SAP Information Steward lets business users check whether the data meets their requirements. “One data profiling feature, for example, might discover that 42 different forms of address are used in the address data,” explains Niels Weigel. Based on such anomalies, as well as on external requirements and company-wide standards and guidelines for data quality, validation rules are defined and applied to the existing data. This lets companies measure how many data records comply with or violate their requirements – that is, just how good their data quality really is.

Identifying the financial impact of poor data

SAP Information Steward can also document the impact that poor data can have at a company. It does so by identifying the origin of the data and where it is used, for example, by examining the staging tables in a data warehouse that a company uses for its reports. SAP Information Steward not only shows whether these tables contain wrong or incorrectly formatted information; by directly integrating the technical metadata (data lineage and impact analysis), it also identifies the source of the incorrect data and lists the instances where it is used. If a look at the source data reveals that it contains incorrect or unreliable information, says Niels Weigel, this is likely to cause problems down the line, as well. In addition, “SAP Information Steward 4.2 even makes it possible to identify the financial impact of poor data quality”, says Weigel.

Next page: Calculating the ROI of subsequent projects

Customers can now directly link the individual follow-on costs – such as required resources or process costs – for identified data quality problems with individual validation rules. This involves questions such as: Is time-consuming manual maintenance needed to correct an identified error? The effort required can be calculated easily. “The user simply enters the process costs when they configure a validation rule,” explains Weigel. This makes it possible to calculate how much it will cost the company to improve the data quality manually. The different effects of the various problems can be compared. Does it cost more in the end to leave wrong postal codes the way they are for a marketing campaign, or to correct the data with an address cleansing solution directly during the import? “These what-if analyses let companies calculate the ROI of such activities,” says Niels Weigel.

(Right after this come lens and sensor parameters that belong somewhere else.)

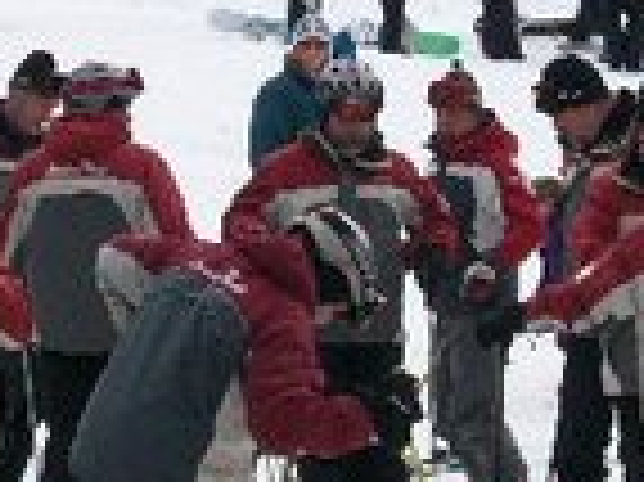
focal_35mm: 316
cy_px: 140
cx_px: 239
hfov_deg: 6.3
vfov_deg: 4.7
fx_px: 5874
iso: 92
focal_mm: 15.3
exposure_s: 1/229
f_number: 4.7
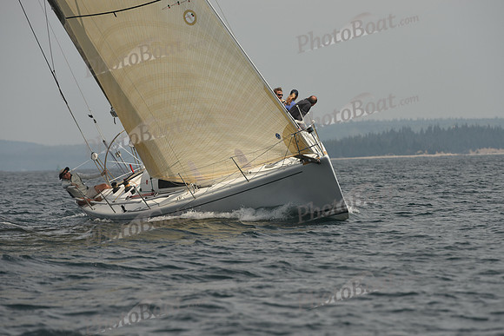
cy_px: 168
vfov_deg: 3.4
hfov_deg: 5.2
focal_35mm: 400
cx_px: 252
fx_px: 5601
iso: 250
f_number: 8
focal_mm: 400
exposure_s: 1/800
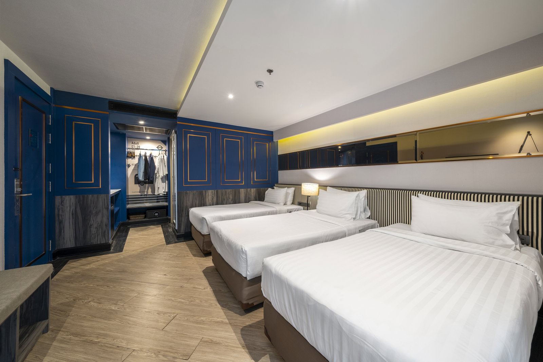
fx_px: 181
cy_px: 181
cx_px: 272
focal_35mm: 12
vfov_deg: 90.0
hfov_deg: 112.6
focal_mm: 12
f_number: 8
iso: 400
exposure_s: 1/4
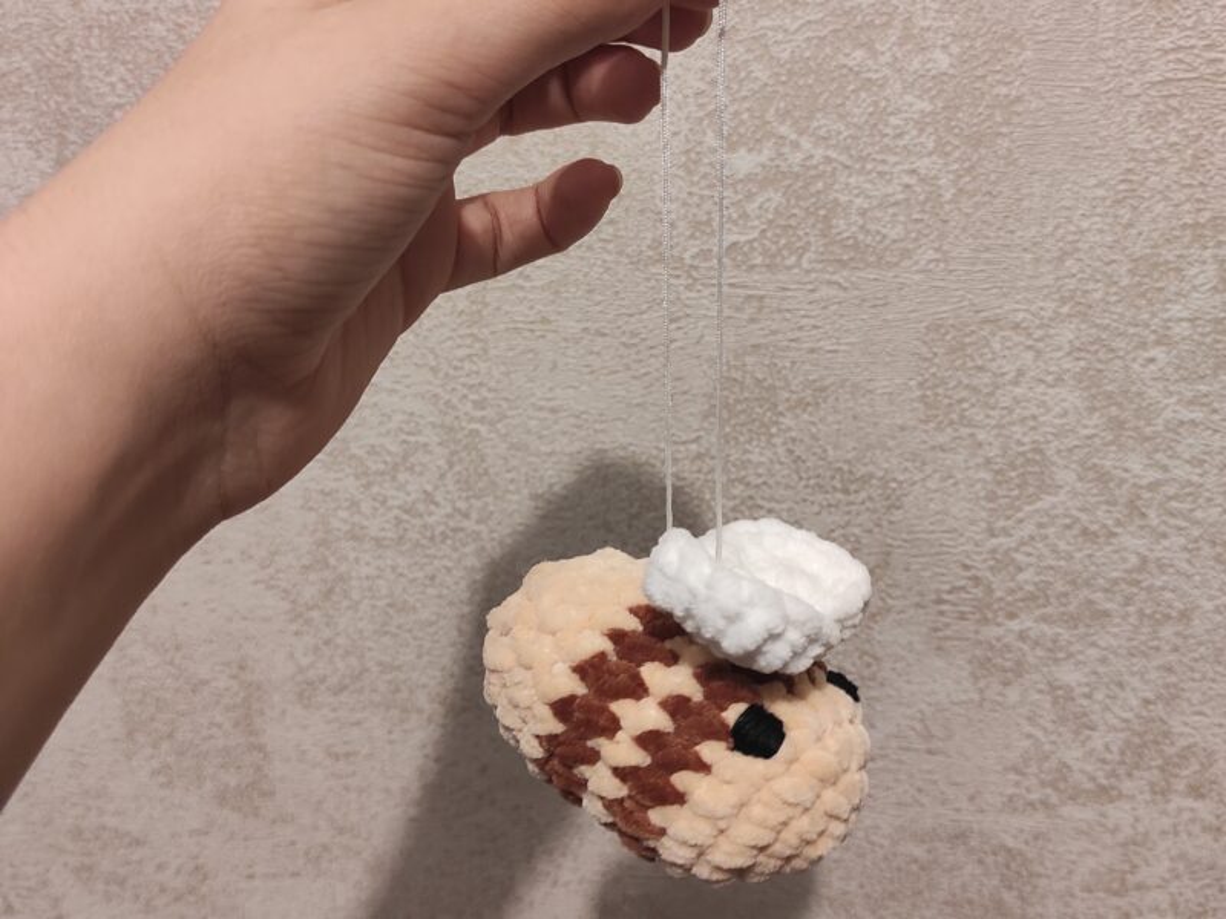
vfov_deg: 54.9
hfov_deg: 69.4
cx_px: 613
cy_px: 460
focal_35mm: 25
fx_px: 885
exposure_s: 1/30
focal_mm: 5.43
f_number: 1.89
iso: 552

The SAP manager points out the new Data Quality Advisor as an improvement to the user experience. If you feed it with data from a table whose columns are only named A through E, for example, it proposes new names for the columns dependent on the cell format and content. The Data Quality Advisor can identify postal codes and phone numbers, for example; in the latter case, it even suggests uniform formatting to the user. In Niels Weigel’s words, the Data Quality Advisor is a clear example of how SAP Data Services and SAP Information Steward interact: “The Advisor identifies problems and solution strategies for business users at the level of SAP Information Steward, while SAP Data Services processes the information in the background.”

Analyze data from Facebook and Twitter

If you want to analyze data from a variety of external sources such as social networks, SAP has enhanced Version 4.2 of SAP Data Services with an open interface that lets companies dock their own connectors – for example, to NoSQL databases and microblogging platforms. “The Big Data Adapter SDK lets customers and partners add their own specific connectors for individual services, such as Facebook and Twitter, as needed,” says Niels Weigel.

Next page: Combining business and IT improves collaboration

SAP Data Services brings IT experts and business users closer together

As Neils Weigel sees it, SAP Data Services and SAP Information Steward “bring IT experts and business users closer together.” When it comes to cleaning up product descriptions, for example, users from the business department can define rules, such as which standard format the manufacturer name should have in a list of printers from different vendors. An IT colleague can then implement these rules with the generated cleansing package, which contains the business user’s expertise, to structure the product descriptions automatically. As Weigel says, “tools like this make collaboration between teams much easier.”